Charitable trust law requires nonprofits to use donated assets exclusively for stated charitable purposes. Converting those assets to private benefit — even through a public benefit corporation structure — can constitute breach of trust if donors reasonably expected perpetual nonprofit status. The case tests whether OpenAI’s capped-profit model, which limits investor returns but allows substantial equity value creation, satisfies or violates those obligations when the original charter contained no mention of commercial structures.

What to Watch

The trial is expected to run three to four weeks, with a verdict anticipated by mid-May 2026. Sam Altman and Greg Brockman are scheduled to testify. Key questions include whether email exchanges and board minutes demonstrate an intent to deceive Musk about commercial plans, and whether OpenAI’s charter revisions constitute evidence of mission abandonment or reasonable evolution under changed capital requirements.

The outcome will establish precedent for AI safety organizations navigating the tension between philanthropic governance and venture-scale funding.

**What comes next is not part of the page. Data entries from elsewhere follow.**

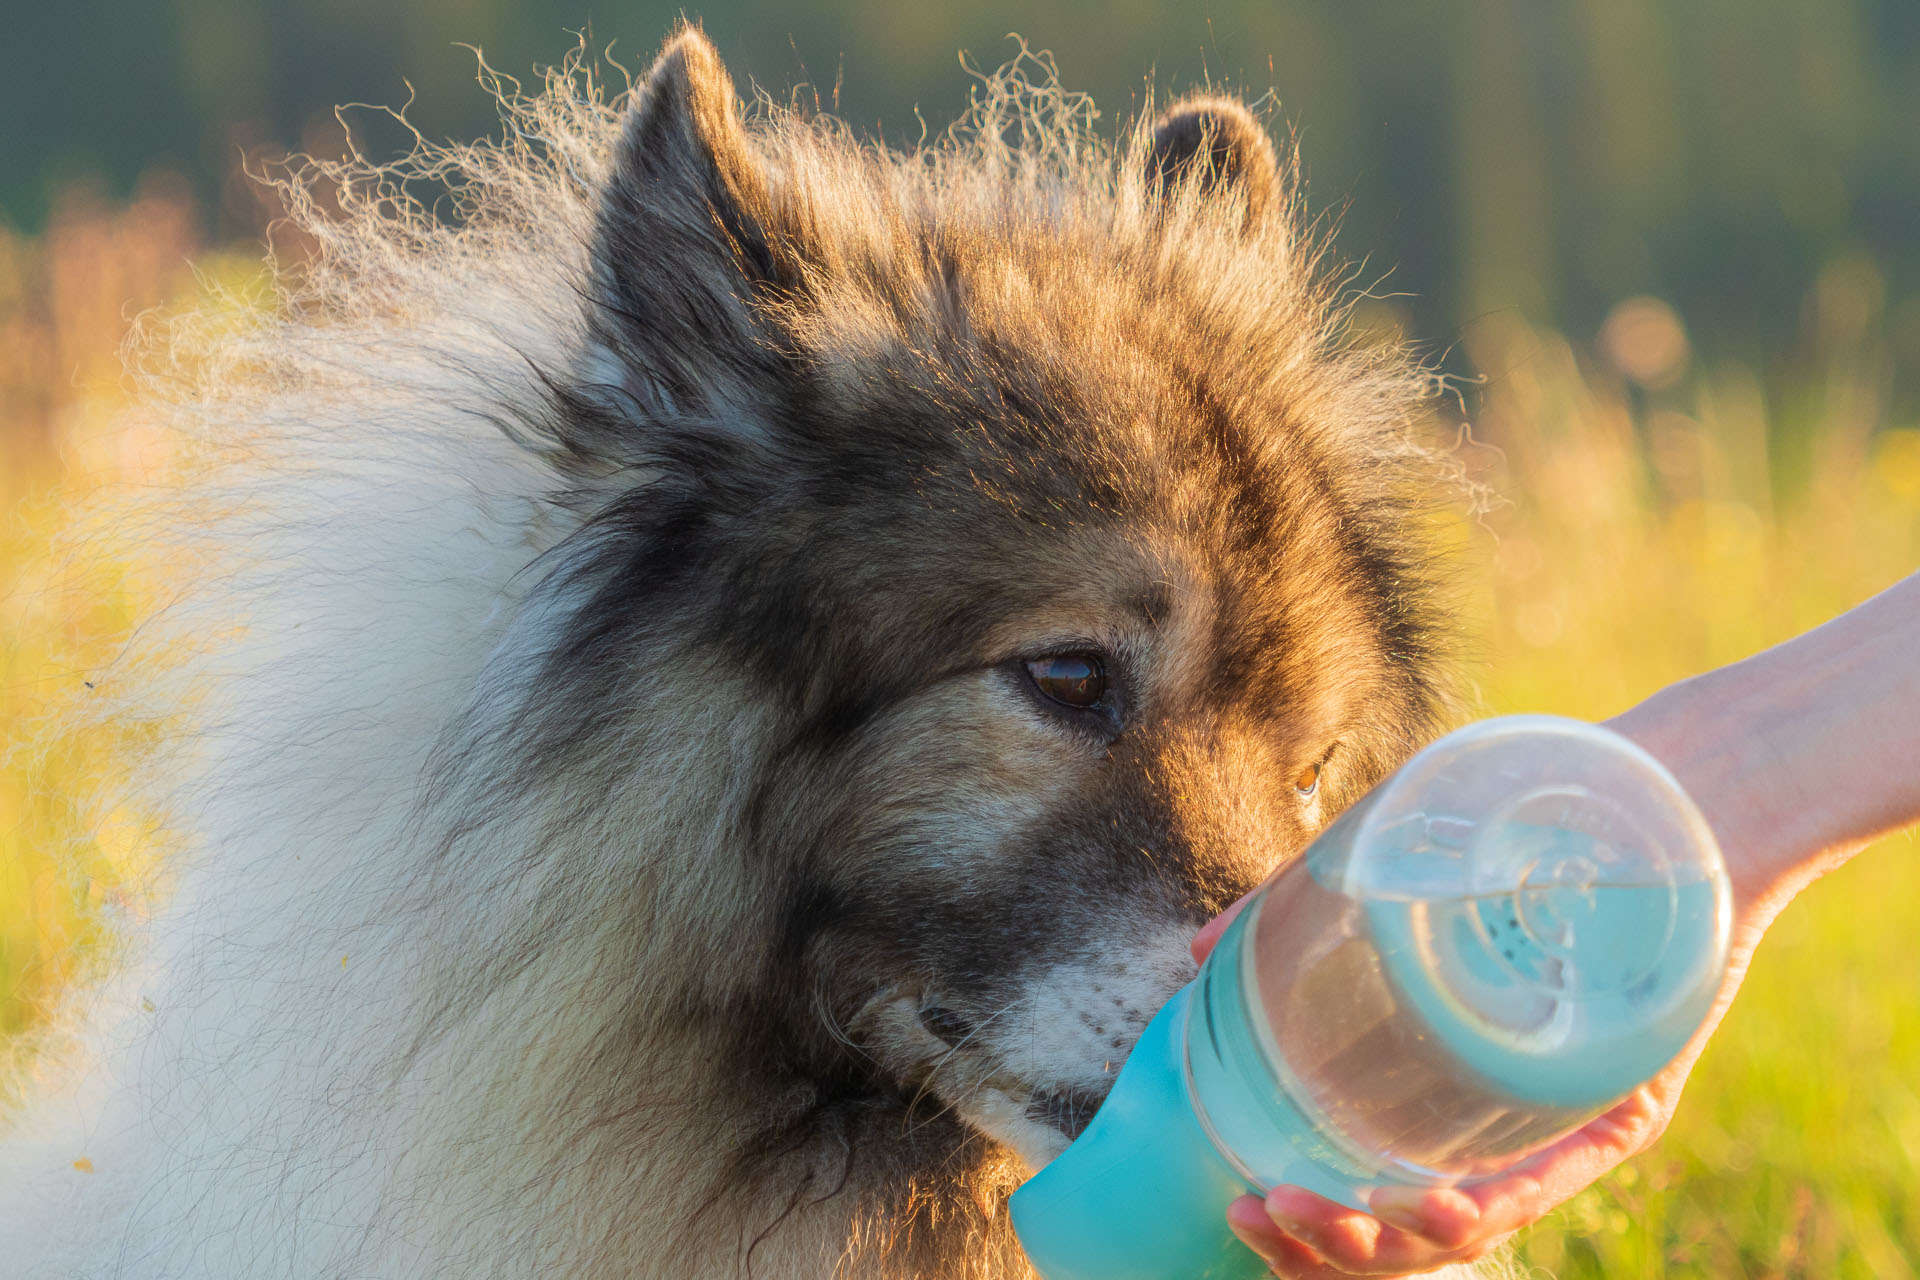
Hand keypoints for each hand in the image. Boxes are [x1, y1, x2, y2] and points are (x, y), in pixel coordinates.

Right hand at [1187, 854, 1789, 1278]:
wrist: (1646, 813)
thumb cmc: (1508, 845)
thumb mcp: (1381, 881)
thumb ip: (1292, 920)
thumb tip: (1197, 956)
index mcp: (1439, 1103)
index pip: (1366, 1199)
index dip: (1304, 1229)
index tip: (1241, 1206)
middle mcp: (1498, 1133)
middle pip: (1410, 1235)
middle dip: (1330, 1248)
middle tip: (1266, 1212)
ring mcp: (1560, 1130)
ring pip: (1474, 1227)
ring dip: (1397, 1240)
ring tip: (1335, 1221)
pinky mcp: (1623, 1109)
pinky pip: (1557, 1178)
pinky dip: (1499, 1201)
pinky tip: (1445, 1206)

If Musk prevails, it could restrict how nonprofits in capital-intensive fields restructure without donor consent. If OpenAI prevails, it validates hybrid models that promise safety commitments while accessing equity markets — but potentially undermines donor confidence in perpetual nonprofit structures. The case exposes an uncomfortable reality: frontier AI development may be structurally incompatible with the governance frameworks that initially attracted mission-driven capital. For labs seeking to balance safety mandates with computational scale, the verdict will clarify whether that balance is legally defensible or inherently contradictory.